• **Required action**
In the entries below, find the line containing "Inheritance diagram for". Write out that line and all lines after it, exactly, and nothing else.

• **Supplied records**
BEGIN

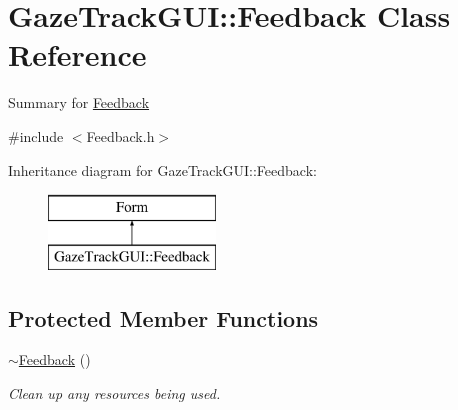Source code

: \hypertarget{class_gaze_track_g_u_i_1_1_feedback}{}\section{Gaze\+Track\+G\+UI\+:\+:Feedback Class Reference}
\label{class_gaze_track_g_u_i_1_1_feedback}


Summary for \mbox{\hyperlink{class_gaze_track_g_u_i_1_1_feedback}{Feedback}}  




{\ttfamily \#include $<$Feedback.\+h$>$}

Inheritance diagram for Gaze\+Track\+G\+UI\+:\+:Feedback\+:\begin{figure}[H]
\begin{center}
\leavevmode
\includegraphics[height=2.000000cm]{class_gaze_track_g_u_i_1_1_feedback}
\end{center}
\end{figure}
\subsection*{Protected Member Functions}
\begin{DoxyCompactItemize}
\item 
\mbox{\hyperlink{class_gaze_track_g_u_i_1_1_feedback_ae57806d85cda496358ac7c2dc3b2b593}{$\sim$\+Feedback}} ()
\begin{DoxyCompactList}\small\item\em Clean up any resources being used. \end{DoxyCompactList}\end{DoxyCompactItemize}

END

• **Solution to this task**
Inheritance diagram for Gaze\+Track\+G\+UI\+:\+:Feedback\+:\begin{figure}[H]
\begin{center}
\leavevmode
\includegraphics[height=2.000000cm]{class_gaze_track_g_u_i_1_1_feedback}
\end{center}
\end{figure}
\subsection*{Protected Member Functions}
\begin{DoxyCompactItemize}
\item 
\mbox{\hyperlink{class_gaze_track_g_u_i_1_1_feedback_ae57806d85cda496358ac7c2dc3b2b593}{$\sim$\+Feedback}} ()
\begin{DoxyCompactList}\small\item\em Clean up any resources being used. \end{DoxyCompactList}\end{DoxyCompactItemize}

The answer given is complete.